When not encoding the auth/password, we get this:
Traceback (most recent call last):
File "/Users/nateprewitt/Work/OpenSource/requests/test.py", line 3, in <module>
r = requests.get('https://httpbin.org/digest-auth/auth/Ondřej/heslíčko', auth=h)
File "/Users/nateprewitt/Work/OpenSource/requests/requests/api.py", line 73, in get
return request("get", url, params=params, **kwargs)
[...]
File "/Users/nateprewitt/.pyenv/versions/3.10.3/lib/python3.10/http/client.py", line 1323, in _send_request
self.putheader(hdr, value)
File "/Users/nateprewitt/.pyenv/versions/3.10.3/lib/python3.10/site-packages/urllib3/connection.py", line 224, in putheader
_HTTPConnection.putheader(self, header, *values)
File "/Users/nateprewitt/.pyenv/versions/3.10.3/lib/python3.10/http/client.py", line 1255, in putheader
values[i] = one_value.encode('latin-1')
UnicodeEncodeError: 'latin-1' codec can't encode character '\u0159' in position 20: ordinal not in range(256)
Fixing this is unfortunately somewhat complicated for a couple reasons:
1.) Users expect the output of HTTPDigestAuth
to be a str
in Python 3, changing that is likely breaking.

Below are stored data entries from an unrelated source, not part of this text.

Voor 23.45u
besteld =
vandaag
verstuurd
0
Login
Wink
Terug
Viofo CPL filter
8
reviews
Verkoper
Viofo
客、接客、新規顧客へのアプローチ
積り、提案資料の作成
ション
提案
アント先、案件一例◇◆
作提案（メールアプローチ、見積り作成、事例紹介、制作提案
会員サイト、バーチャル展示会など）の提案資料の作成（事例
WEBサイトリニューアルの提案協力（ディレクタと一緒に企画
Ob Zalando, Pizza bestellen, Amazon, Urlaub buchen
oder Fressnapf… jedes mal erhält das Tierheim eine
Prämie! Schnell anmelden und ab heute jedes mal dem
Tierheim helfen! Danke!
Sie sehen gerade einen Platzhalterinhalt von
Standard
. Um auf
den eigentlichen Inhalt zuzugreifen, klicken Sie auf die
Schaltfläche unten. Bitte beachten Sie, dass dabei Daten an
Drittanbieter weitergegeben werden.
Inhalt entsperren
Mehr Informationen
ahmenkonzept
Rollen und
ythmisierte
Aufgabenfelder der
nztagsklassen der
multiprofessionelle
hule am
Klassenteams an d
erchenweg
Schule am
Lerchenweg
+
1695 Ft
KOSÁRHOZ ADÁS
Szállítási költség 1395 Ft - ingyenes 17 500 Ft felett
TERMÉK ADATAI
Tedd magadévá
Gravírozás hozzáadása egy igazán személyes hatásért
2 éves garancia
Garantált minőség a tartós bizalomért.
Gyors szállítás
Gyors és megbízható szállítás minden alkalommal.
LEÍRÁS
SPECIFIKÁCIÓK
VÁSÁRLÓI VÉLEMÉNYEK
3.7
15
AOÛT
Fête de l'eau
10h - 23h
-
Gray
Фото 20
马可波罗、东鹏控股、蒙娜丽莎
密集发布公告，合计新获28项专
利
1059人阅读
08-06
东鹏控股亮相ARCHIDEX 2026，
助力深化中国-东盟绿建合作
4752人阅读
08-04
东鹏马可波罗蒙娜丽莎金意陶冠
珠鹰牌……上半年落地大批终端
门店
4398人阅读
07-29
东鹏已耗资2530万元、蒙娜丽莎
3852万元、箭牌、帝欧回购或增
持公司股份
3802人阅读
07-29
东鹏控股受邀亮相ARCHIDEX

2.) If we were to encode the string, the libraries current convention would be latin-1
not utf-8
. That wouldn't solve this issue.
I don't believe we can ever format this correctly in Python 3 with the current behavior though. I'll need to look more tomorrow, but we may consider a behavior change if self.username
/self.password
is passed in as bytes.
Hi all,
we encountered this week as we had a password policy change, too. Unicode is now optional requirement for passwords. But some may use it (I did...) and it broke twine, pip, and other things that would use requests.auth
module for authentication.
I saw the exception above, and knew immediately a quick test to see if charset encoding would fix it:
# requests/auth.py, _basic_auth_str()
....
if isinstance(password, str):
# password = password.encode("latin1")
password = password.encode("utf-8") # Hey! IT works,... now just make it an optional kwarg
I realize exposing encoding in the function signatures will have a ripple effect, but I don't think the latin1
assumption is all that great either.
Requested change: add encoding kwarg to _basic_auth_str()
and its consumers
def _basic_auth_str(username, passwd, encoding="latin1"):
...
password = password.encode(encoding)
..
One line fix and I'm good to go.... hopefully you can include in an upcoming release. Password policy changes are now more frequently including Unicode.
There was issue reported, which is closed with bad results.
https://github.com/psf/requests/blob/4f6c0187150af09d085c03096504934eb91c7a9e/requests/auth.py#L59-L63
Don't pass unicode strings in the arguments, but use UTF8 bytes instead.
Originally posted by @D-stefaang in https://github.com/psf/requests/issues/5089#issuecomment-763569911
But this is wrong! When i try to set user 'Ondřej' with this advice, requests send bad string:
creates header starts with wrong username!